The Druid of Shannara

“No, you will not be ready, Walker,” she anticipated him, “if you continue to deny truths already known to you. That is what you must realize. Now speak no more of it to me. Only think on what I have said.”


She turned away. It was not a rebuff; she did not intend it that way. It was a simple breaking off, an ending of talk, done not to chastise but to allow him space in which to explore himself. He sat staring at her for a time, then turned introspective. He gave himself over to the images her words conjured. He found himself thinking of other voices in other times, of the world he had come from with its false measure of worth, its fears of the unknown, its subjugation to a government and rules it did not wish to comprehend. Bring back the Druids and Paranor, Allanon had charged him. And would that begin a changing back of the world, of the Four Lands, into what they had been? And would that make things better? He doubted, but he found his doubts founded more in a lack of understanding than in his fears. What was he to do? He was to recover the Black Elfstone, carry it to disappeared Paranor, and somehow, in some way, bring back the Keep. Yet what would that accomplish? Cogline was gone. All of the Druids were gone. There was no one …

But himself.

No! He almost screamed the word aloud. It bore the face of the thing he feared, the thing he struggled so hard to keep from himself. It was the terrifying possibility that had scratched and clawed around the edges of his self-imposed shield for as long as he could remember.

He would not take up the Druid cause!

Yet he was Brin Ohmsford’s last descendent. He was bearer of the trust that had been left to her by Allanon. Not in your lifetime. Keep it safe for generations to come. One day it will be needed again. Words from the distant past, spoken by the Druid’s shade after death, haunting, unfulfilled.

I haven’t the magic! he wailed in desperation, in denial. Why should it be me? Why?

But he already knew. Need. Because there was need. It was the answer that Allanon had given to all of the Ohmsfords, to each of them, year after year, generation after generation. Always.

He wrestled with the specter of his destiny in the silence of his thoughts. The moments lengthened. Finally he heard Quickening say, “It grows dark, Walker Boh.”

He glanced up, saw the failing of the light as dusk approached. He climbed to his feet and peered south into the flats. The isthmus was empty. There was no sign of the Urdas.

“It’s been too long,” he muttered and started for the stairs.

They descended quickly, emerged from the building, and began following the walkway south toward the city’s edge. Shadows were already spreading into dark pools, the light chased west to the fringes of the horizon. The seabirds had gone to roost, and the pounding of the ocean had faded to a distant moan. The stone beneath their feet echoed faintly with their footsteps as if whispering secrets to break the silence.

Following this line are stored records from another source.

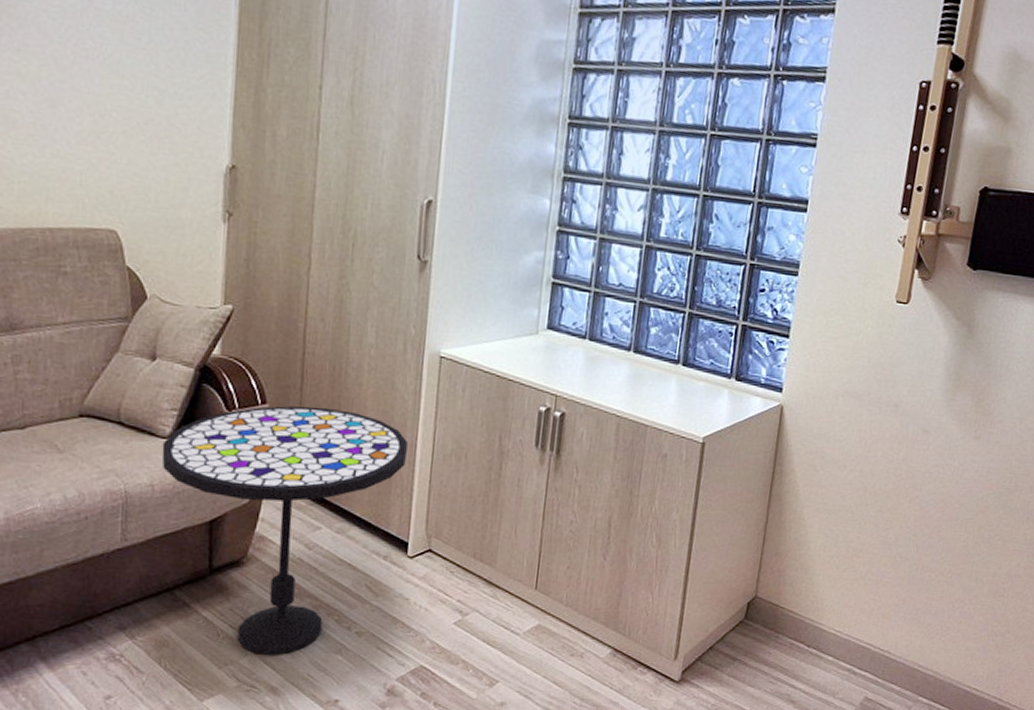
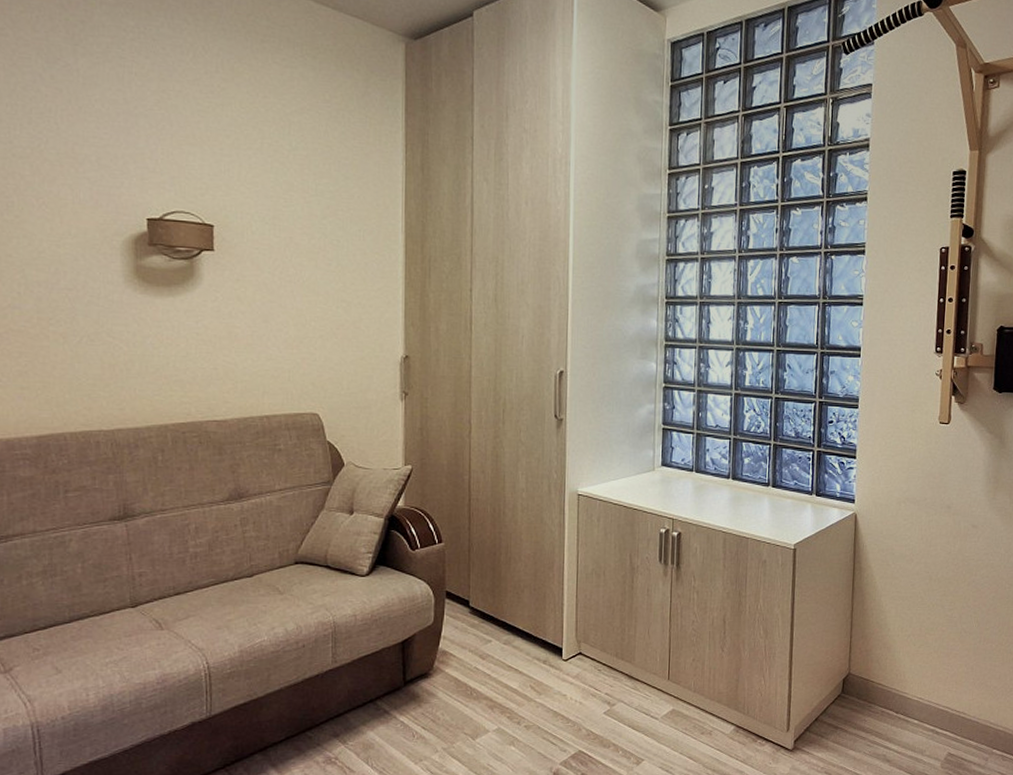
side table: present [162,406,408,656] -> none [361,542,557,751]

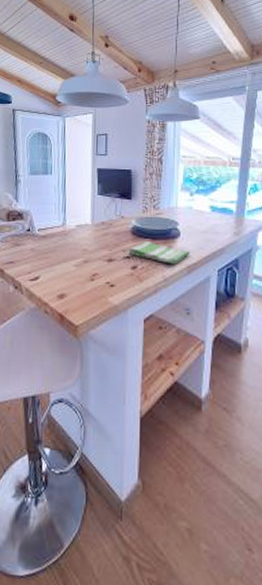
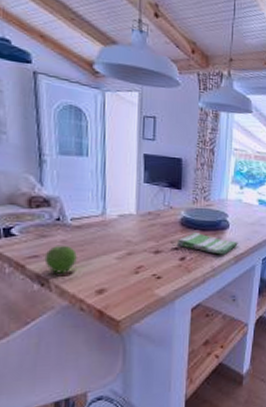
fruit: none [18,252,43,278] -> present [44,245,77,274]

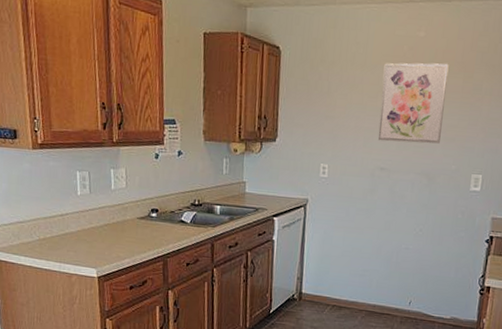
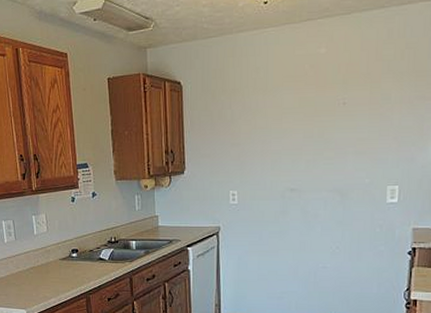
wall art: present [377,63,449,144] -> none [285,77,354,162]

They reached the fringe of the city and slowed, proceeding more cautiously now, searching the gloom for any signs of danger. There was no movement to be found. The mist curled its damp tendrils through vacant windows and down sewer grates, and there was a sense of a hidden presence at work. Ahead, the isthmus flats stretched out into the darkness, broken and ragged and lifeless.

They stepped clear of the building walls and stopped.

Carisman’s body was slumped against a pillar of rock at the end of the street, pinned fast by a dozen spears. He had been dead for some time, the blood from his wounds washed away by the rain.

It appeared that the Urdas had gone back the way they had come.

They had taken Carisman’s head with them.

Even children can be dangerous, Walker Boh thought bleakly. He reached over for Quickening’s hand and locked it in his own. He tried to imagine what Carisman’s thoughts had been when he realized his family had disowned him. He tried to tell himself that there was nothing he could have done to prevent it.

Quickening moved close to him. They stood staring at the dead tunesmith wordlessly for a moment more, then turned and walked back into the city.